In summary, the results of this study show that increasing airtightness may escalate the risk of poor IAQ by reducing the rate of ventilation; however, this relation was not as evident for the risks of condensation. The latter requires more investigation. The current building regulations and standards are less concerned about the IAQ in general and generated moisture in particular (as the most critical pollutant in domestic buildings [
33,
34]). It is therefore recommended to include detailed CO
2 and moisture control strategies/requirements in the building regulations and standards, as well as in the national energy efficiency schemes, not only to improve the energy performance of buildings but also to improve the health and wellbeing of the occupants of new and refurbished buildings.

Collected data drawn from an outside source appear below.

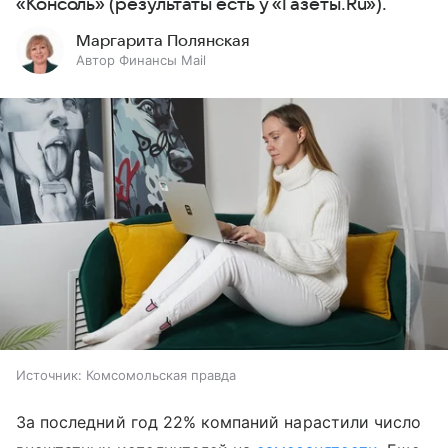
«Консоль» (результаты есть у «Газеты.Ru»).
Маргарита Полянская
Автор Финансы Mail
Источник:
Комсомольская правда
За последний год 22% компаний нарастили число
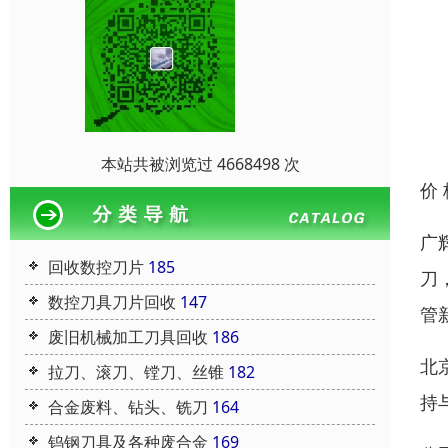
本站共被浏览过 4668498 次
价
广
回收数控刀片
185
刀
数控刀具刀片回收
147
管
废旧机械加工刀具回收
186
北
拉刀、滚刀、镗刀、丝锥
182
持
合金废料、钻头、铣刀
164
钨钢刀具及各种废合金
169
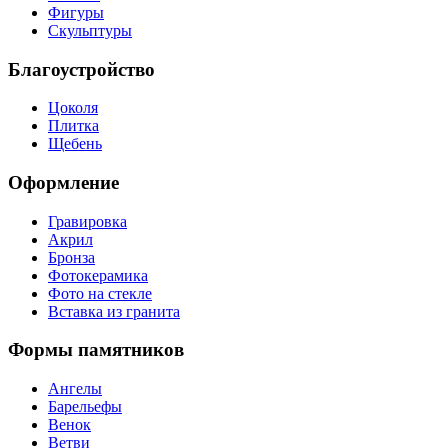
Фигуры
Скульптуры
Благоустройство
Цоколя
Плитка
Щебень
Оформление
Гравировка
Акрил
Бронза
Фотокерамика
Фото на стекле
Вставка из гранита
Формы памятников
Ангелы
Барельефы
Венок
Ветви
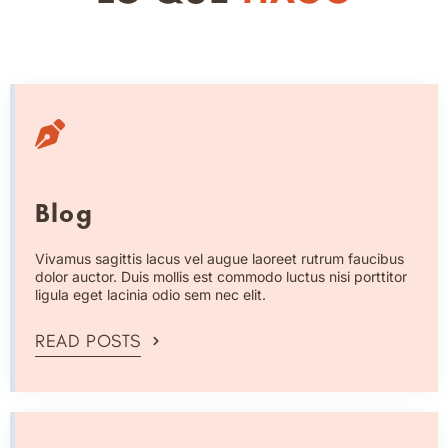
Blog
Vivamus sagittis lacus vel augue laoreet rutrum faucibus
dolor auctor. Duis mollis est commodo luctus nisi porttitor
ligula eget lacinia odio sem nec elit.
READ POSTS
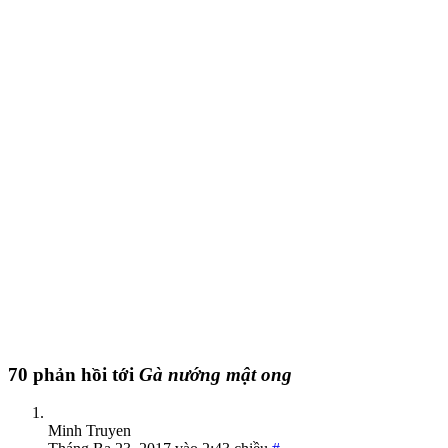
70 phản hồi tới
Gà nướng mật ong
Minh Truyen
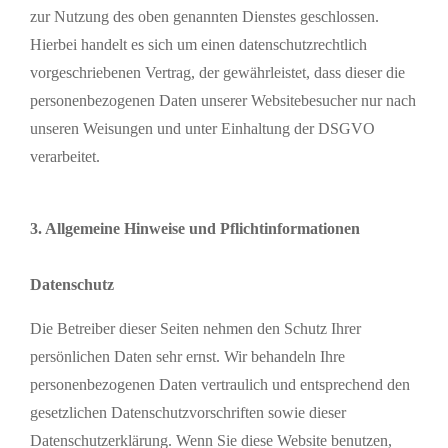
zur Nutzung des oben genannten Dienstes geschlossen.
Hierbei handelt es sich um einen datenschutzrechtlich
vorgeschriebenen Vertrag, der gewährleistet, dass dieser die
personenbezogenen Daten unserer Websitebesucher nur nach
unseren Weisungen und unter Einhaltung der DSGVO
verarbeitet.
3. Allgemeine Hinweise und Pflichtinformationen
Datenschutz
Die Betreiber dieser Seiten nehmen den Schutz Ihrer
persönlichen Daten sehr ernst. Wir behandeln Ihre
personenbezogenen Daten vertraulich und entsprechend den
gesetzlichen Datenschutzvorschriften sowie dieser
Datenschutzerklärung. Wenn Sie diese Website benutzen,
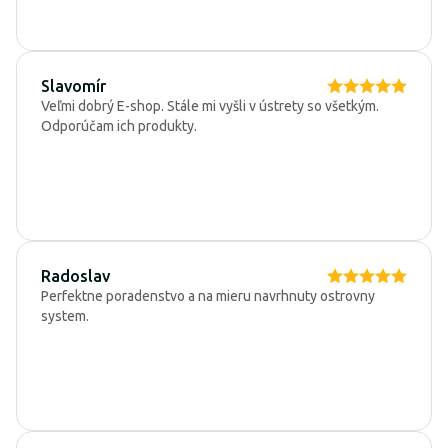
Slavomír
Veľmi dobrý E-shop. Stále mi vyšli v ústrety so všetkým.
Odporúčam ich produkty.
Radoslav
Perfektne poradenstvo a na mieru navrhnuty ostrovny
system.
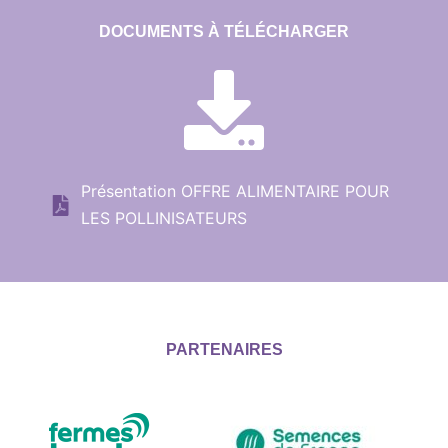
DOCUMENTS À TÉLÉCHARGER
Présentation OFFRE ALIMENTAIRE POUR
LES POLLINISATEURS
PARTENAIRES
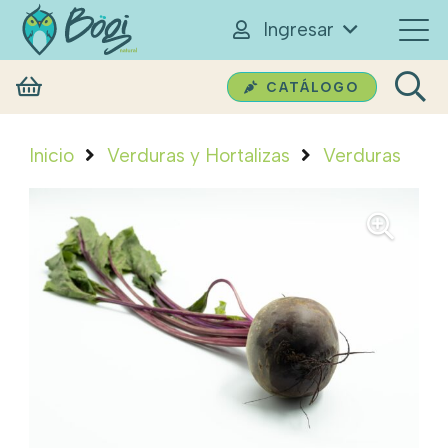
Ingresar
CATÁLOGO
Inicio
Verduras y Hortalizas
Verduras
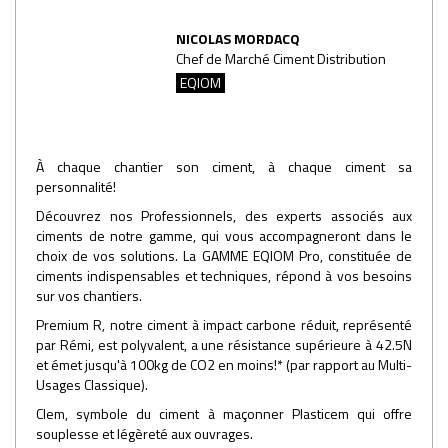
NICOLAS MORDACQ
Chef de Marché Ciment Distribution
EQIOM
À chaque chantier son ciment, à chaque ciment sa
personnalité!
Découvrez nos Professionnels, des experts associés aux
ciments de notre gamme, qui vous accompagneront dans le
choix de vos solutions. La GAMME EQIOM Pro, constituée de
ciments indispensables et techniques, répond à vos besoins
sur vos chantiers.
Premium R, notre ciment à impact carbone réduit, représenté
par Rémi, est polyvalent, a une résistance supérieure à 42.5N
et émet jusqu'à 100kg de CO2 en moins!* (par rapport au Multi-
Usages Classique).
Clem, symbole du ciment à maçonner Plasticem qui offre
souplesse et légèreté aux ouvrages.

It is also recommended to refurbish buildings by carefully considering their current performance and evaluating the effects of refurbishment strategies on their future performance in terms of changes in risks of condensation and poor IAQ. Moreover, it should be noted that people’s behaviours and lifestyles may not change as quickly as the building regulations are. Any modifications in the building regulations and standards should therefore take into account the effects of occupancy conditions and occupants’ behaviours in order to avoid negatively affecting their health and wellbeing.